Dati estratti:

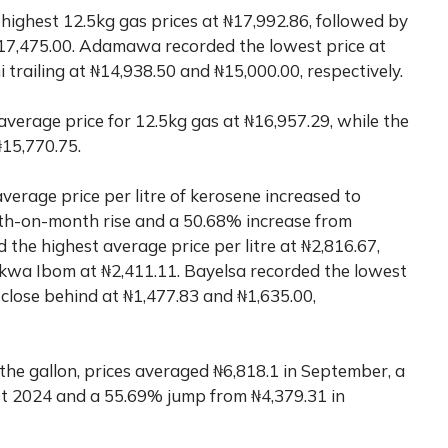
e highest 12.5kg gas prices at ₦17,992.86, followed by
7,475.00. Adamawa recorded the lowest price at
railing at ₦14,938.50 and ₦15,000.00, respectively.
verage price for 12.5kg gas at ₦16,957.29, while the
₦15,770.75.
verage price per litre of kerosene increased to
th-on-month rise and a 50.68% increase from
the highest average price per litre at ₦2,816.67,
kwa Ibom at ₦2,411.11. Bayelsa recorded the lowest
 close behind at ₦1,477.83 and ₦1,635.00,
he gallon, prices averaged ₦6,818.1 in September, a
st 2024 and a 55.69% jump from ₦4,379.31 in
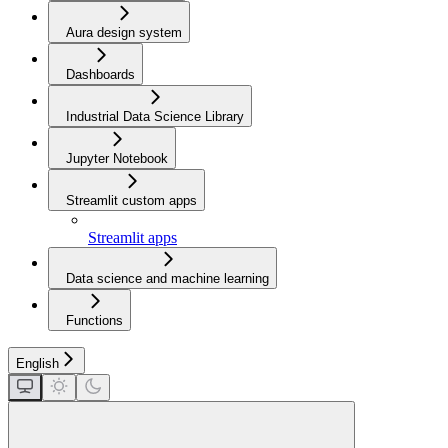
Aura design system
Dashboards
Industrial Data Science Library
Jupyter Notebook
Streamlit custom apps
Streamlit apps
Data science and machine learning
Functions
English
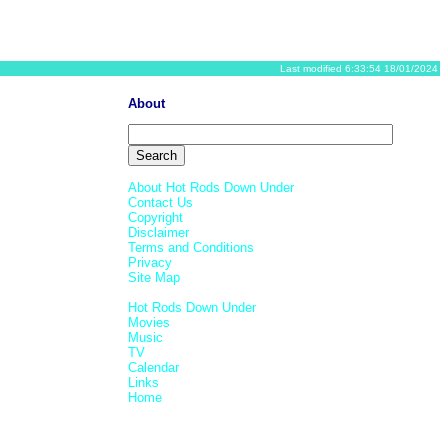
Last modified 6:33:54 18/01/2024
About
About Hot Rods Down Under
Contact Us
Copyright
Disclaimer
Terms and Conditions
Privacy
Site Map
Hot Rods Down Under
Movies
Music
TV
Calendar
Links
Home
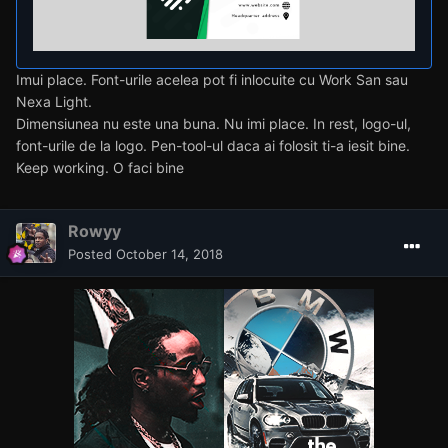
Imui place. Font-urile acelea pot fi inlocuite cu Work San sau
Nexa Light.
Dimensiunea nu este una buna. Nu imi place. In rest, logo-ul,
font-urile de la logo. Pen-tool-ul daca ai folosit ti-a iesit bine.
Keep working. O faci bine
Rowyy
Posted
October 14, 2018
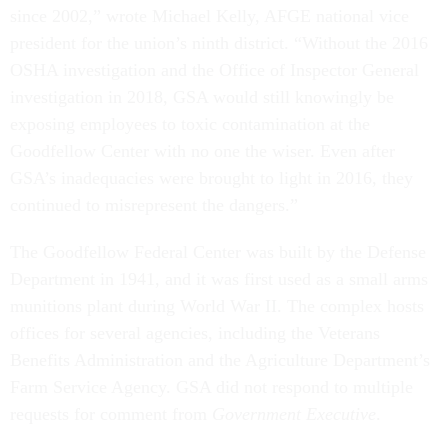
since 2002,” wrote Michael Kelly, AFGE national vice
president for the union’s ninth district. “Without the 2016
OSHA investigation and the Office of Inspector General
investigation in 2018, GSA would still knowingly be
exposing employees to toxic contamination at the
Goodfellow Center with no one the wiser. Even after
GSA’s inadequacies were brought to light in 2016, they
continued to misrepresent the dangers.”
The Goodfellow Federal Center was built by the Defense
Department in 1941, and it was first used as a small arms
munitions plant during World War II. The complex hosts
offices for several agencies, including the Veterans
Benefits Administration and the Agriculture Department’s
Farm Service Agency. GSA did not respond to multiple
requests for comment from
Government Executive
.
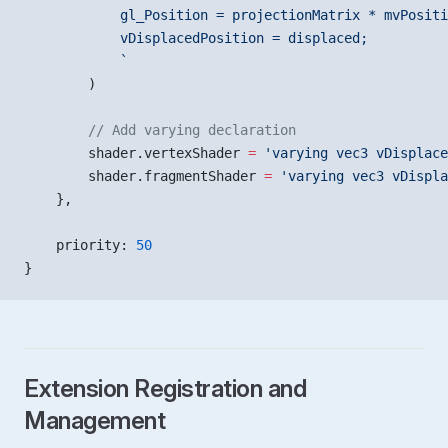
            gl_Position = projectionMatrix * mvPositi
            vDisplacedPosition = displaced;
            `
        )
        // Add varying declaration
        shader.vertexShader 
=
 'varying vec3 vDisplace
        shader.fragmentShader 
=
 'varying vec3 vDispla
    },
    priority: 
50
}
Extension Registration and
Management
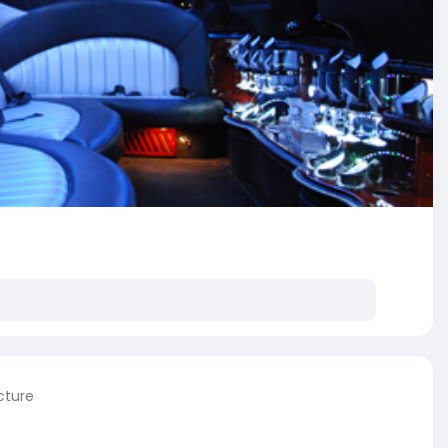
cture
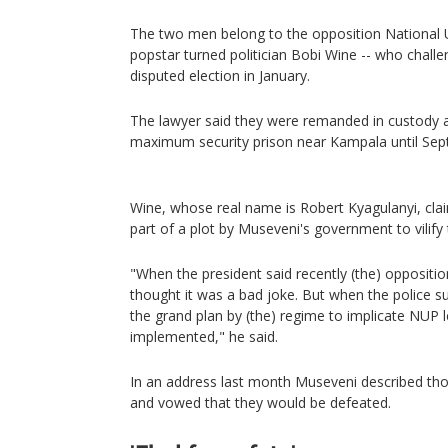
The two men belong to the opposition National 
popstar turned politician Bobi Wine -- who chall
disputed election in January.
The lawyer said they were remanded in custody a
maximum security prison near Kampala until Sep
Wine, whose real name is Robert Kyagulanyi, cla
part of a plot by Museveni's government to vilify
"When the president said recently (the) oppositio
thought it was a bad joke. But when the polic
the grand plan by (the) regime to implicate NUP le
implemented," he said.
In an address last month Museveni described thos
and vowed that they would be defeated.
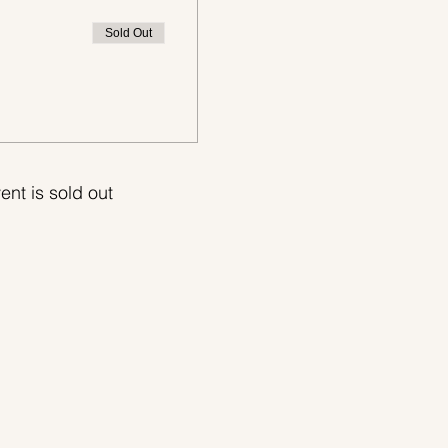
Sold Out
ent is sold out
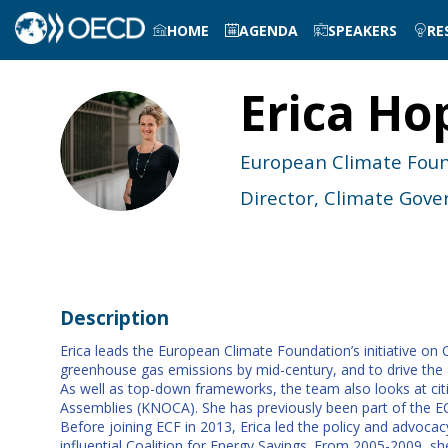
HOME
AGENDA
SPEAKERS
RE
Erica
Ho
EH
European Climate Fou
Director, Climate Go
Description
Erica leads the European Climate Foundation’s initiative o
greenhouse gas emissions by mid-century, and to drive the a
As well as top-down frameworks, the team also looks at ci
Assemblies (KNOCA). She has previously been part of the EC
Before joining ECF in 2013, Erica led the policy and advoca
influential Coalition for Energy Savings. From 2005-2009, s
* * *
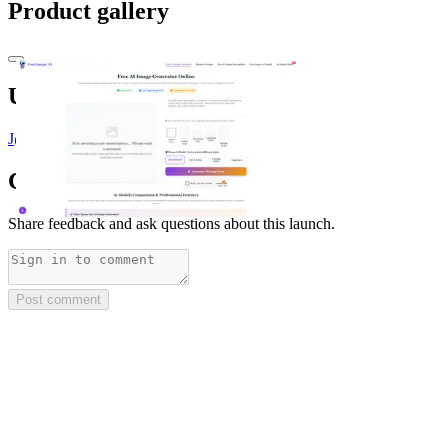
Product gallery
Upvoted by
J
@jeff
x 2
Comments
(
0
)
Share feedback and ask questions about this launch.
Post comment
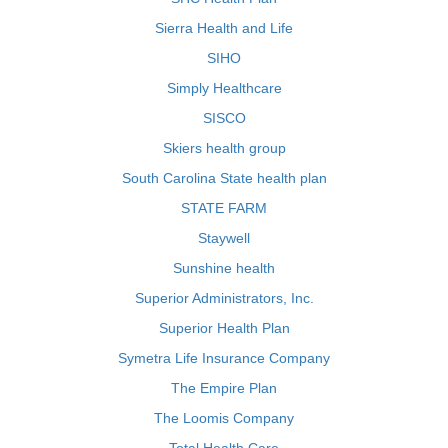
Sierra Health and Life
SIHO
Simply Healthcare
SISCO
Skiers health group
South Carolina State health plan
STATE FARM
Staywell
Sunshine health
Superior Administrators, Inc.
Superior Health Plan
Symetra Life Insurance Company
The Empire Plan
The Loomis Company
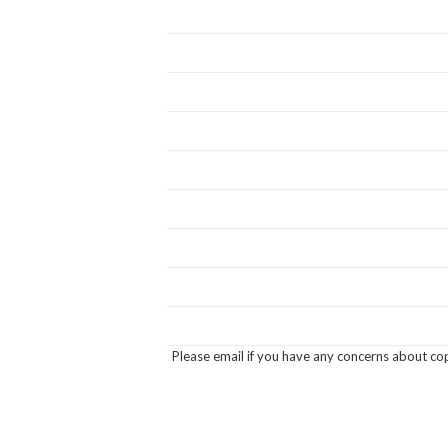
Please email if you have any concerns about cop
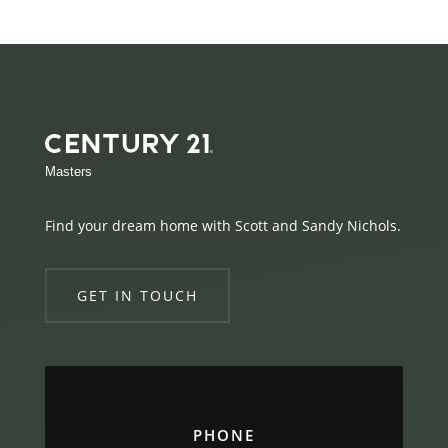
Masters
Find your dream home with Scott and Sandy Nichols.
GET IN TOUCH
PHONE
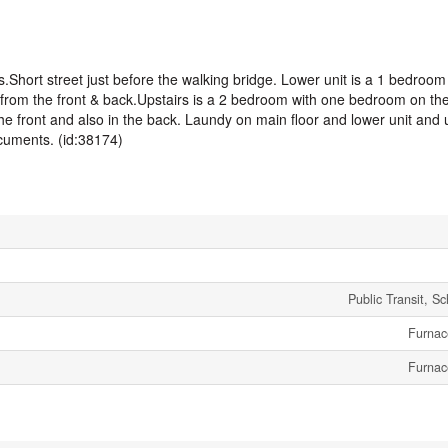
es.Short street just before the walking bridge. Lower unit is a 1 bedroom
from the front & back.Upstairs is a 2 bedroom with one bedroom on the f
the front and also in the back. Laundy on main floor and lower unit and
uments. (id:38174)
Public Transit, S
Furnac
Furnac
...
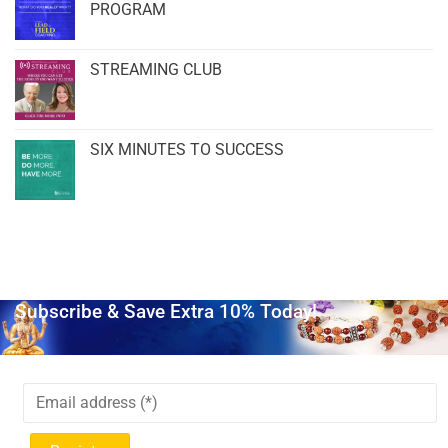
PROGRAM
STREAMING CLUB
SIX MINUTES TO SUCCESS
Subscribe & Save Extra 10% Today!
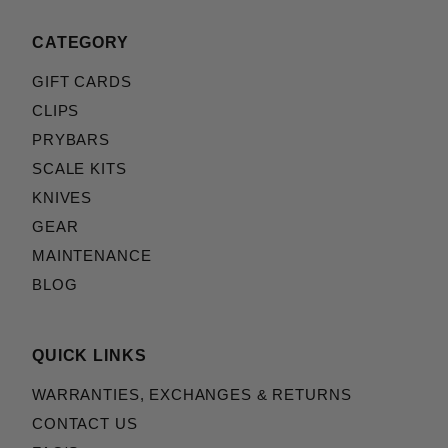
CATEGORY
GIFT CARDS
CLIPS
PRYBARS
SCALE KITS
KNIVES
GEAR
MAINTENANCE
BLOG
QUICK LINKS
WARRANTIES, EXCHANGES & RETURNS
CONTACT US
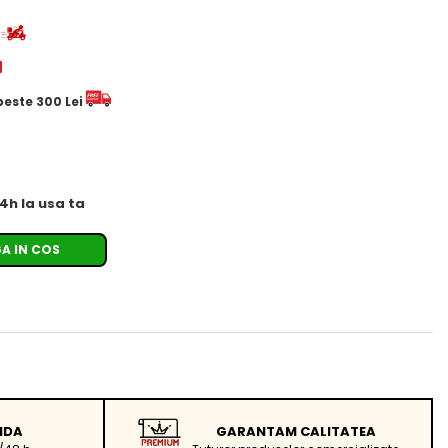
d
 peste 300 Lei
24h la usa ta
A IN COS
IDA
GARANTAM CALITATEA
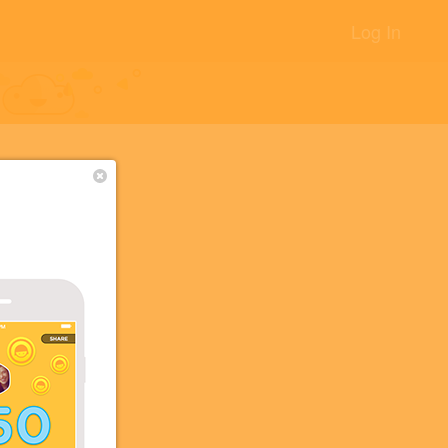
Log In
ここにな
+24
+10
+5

Il compito: Ricopia senza alcuna modifica le righe dei dati dalla riga che contiene "e highest 12.5kg" fino alla riga che contiene "th-on-month rise and a 50.68% increase from", comprese entrambe.

Risultato del compito:
e highest 12.5kg gas prices at ₦17,992.86, followed by
7,475.00. Adamawa recorded the lowest price at
railing at ₦14,938.50 and ₦15,000.00, respectively.
verage price for 12.5kg gas at ₦16,957.29, while the
₦15,770.75.
verage price per litre of kerosene increased to
th-on-month rise and a 50.68% increase from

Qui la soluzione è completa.